The problem is that there’s no corpus. So maybe as a first step I’d build a collector that asks people to look at pieces of code and read them as if they were writing them.
Amazon Echo / Alexa
I love using my Echo, but the last time I looked at developing for it, the boilerplate parts seemed really tedious. It might be less
painful now with Glitch (Fog Creek’s tool for remixing code). That said, I don’t have anything specific I want to build.
Here One
I’m going to set up my Here One headphones this weekend. There’s no SDK yet but I do love the possibility of audio only/first apps,
especially after seeing Spike Jonze’ movie Her
Raspberry Pi
I only have one project in mind but unlike the others on here I definitely know I want to do it. I have about 400 cds that I’d like
to rip and store so that I can finally have them all on my phone. The Pi seems like the best way to do it. I’d like to find an insert-drive CD-ROM (instead of a tray), and have it automatically rip audio when a disk is inserted and then send an email with status and add the CD to Airtable (maybe via Zapier). I need to by a Pi and a CD-ROM first
InfoSec
I know nothing about InfoSec, really.
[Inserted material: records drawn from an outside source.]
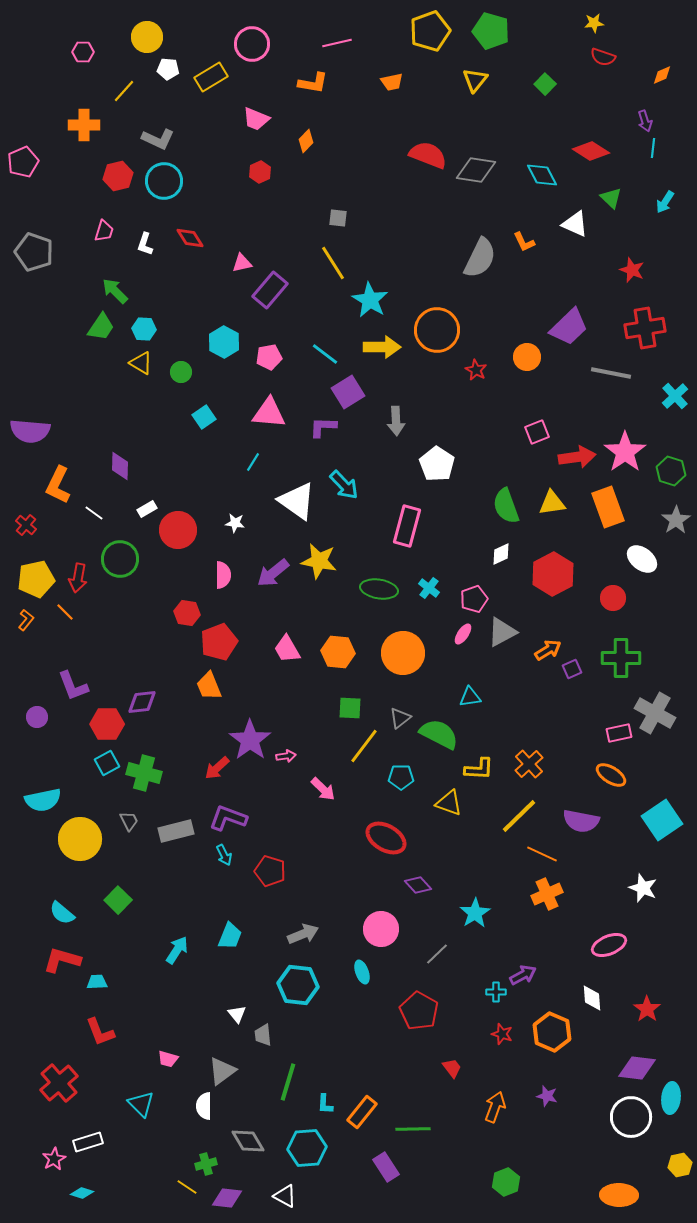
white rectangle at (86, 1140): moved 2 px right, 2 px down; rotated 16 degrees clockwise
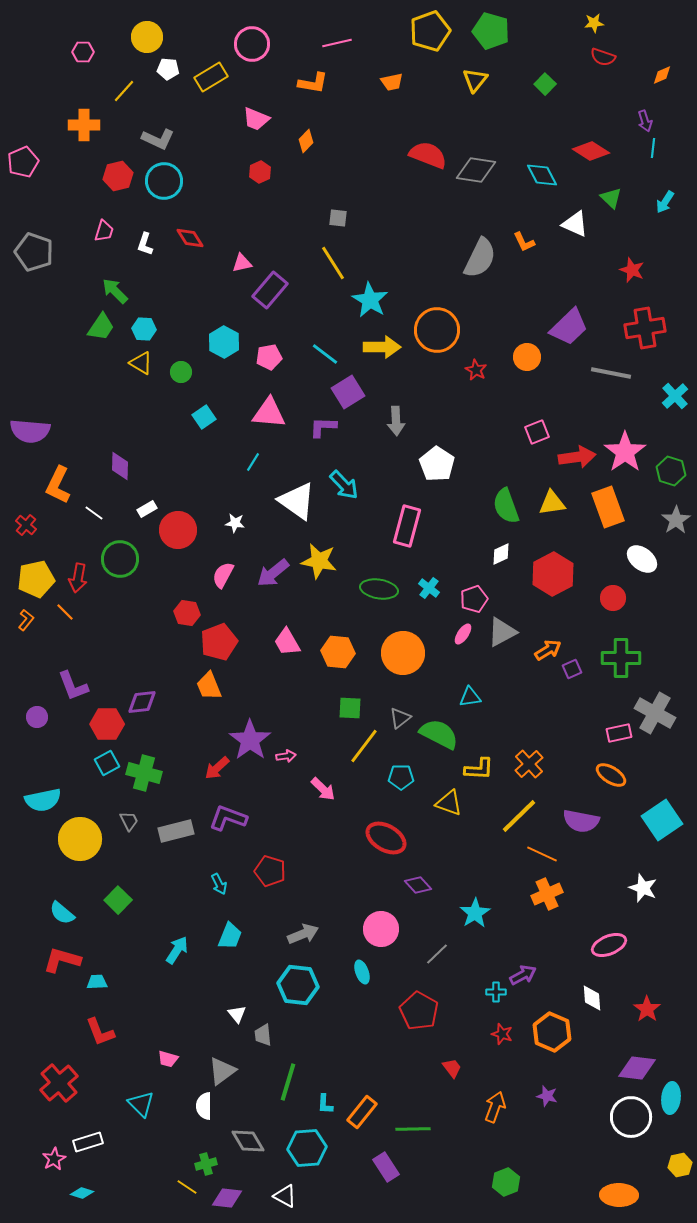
pink semicircle at (223, 575): rotated 152 degrees counterclockwise
pink trapezoid at (287, 649): moved 7 px up
cyan arrow at (224, 855): moved 5 px left, 29 px down
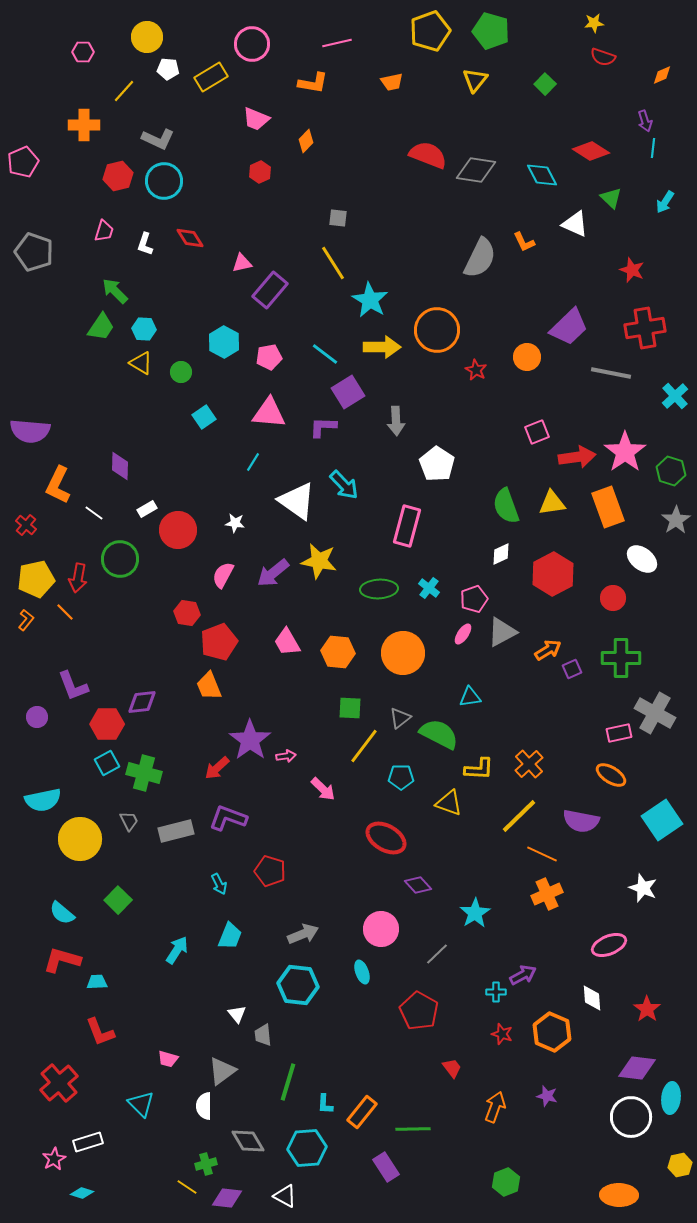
green ellipse at (379, 589): rotated 12 degrees counterclockwise
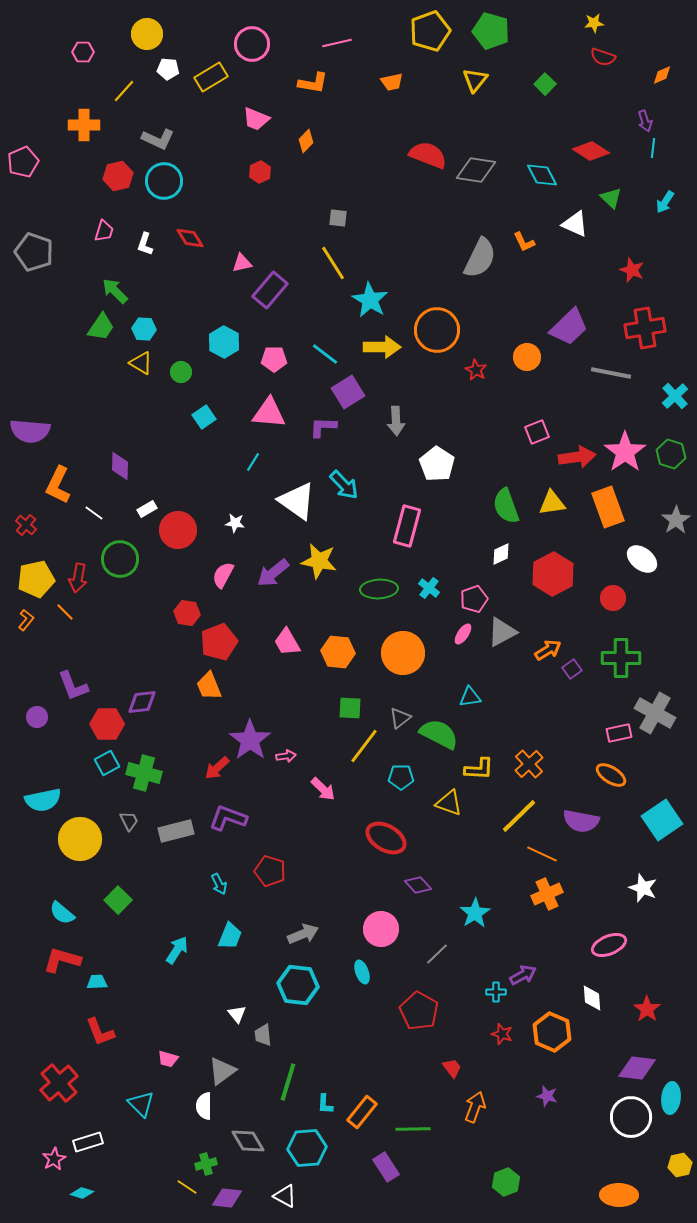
yellow circle at (147, 37): moved 3 px up
pink pentagon at (269, 357): moved 5 px right, 2 px down; rotated 10 degrees clockwise
green hexagon at (671, 471): moved 17 px up
purple square at (572, 669): rotated 12 degrees counterclockwise
orange arrow at (495, 1107): moved 20 px left
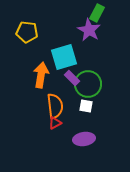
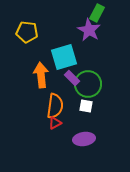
orange arrow: rotated 15 degrees counterclockwise
orange semicircle: rotated 15 degrees clockwise
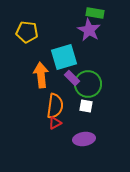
green rectangle: moved 2 px left; rotated 72 degrees clockwise
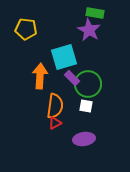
yellow pentagon: moved 1 px left, 3 px up
orange arrow: moved 1 px left, 1 px down; rotated 10 degrees clockwise
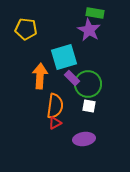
white square: moved 3 px right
The last related work I did was in a systems class in college where we did some reverse engineering
and wrote some buffer overflow exploits for assignments.
It’s not exactly a 0-60 in 3 months scenario but I could start learning more to see if it’s interesting. There are some starting
points here.
Docker
This is partly a DevOps thing and partly a “how do I set up a dev environment without littering shit all over my machine” thing. Not sure if this is a standalone thing to learn or just something to package in with another project.
Distributed Systems / Infrastructure
This is an area that I’ve never had to work on, and generally doesn’t feel all that interesting (e.g., right now I wouldn’t want to take a job focused on this). That said, if somebody else were working on it and had a project in mind, I’d be interested to contribute just to piggy back on there enthusiasm to learn something.
Other things I could work on here:
- BitTorrent client in a new language (Added 3/30/17)
Go (Added 3/30/17)
Another one of those “things that would be good to know, but that I don’t have a project in mind for”.
Implement neural networks, CNNs, RNNs from scratch. (Added 3/30/17)
This seems like something that might actually give me a bunch of worthwhile mileage and demystify some magic. Also a good way to force me to work through the derivations in the papers.
Not sure if I’ll have a useful dataset but it seems like something I should be able to find.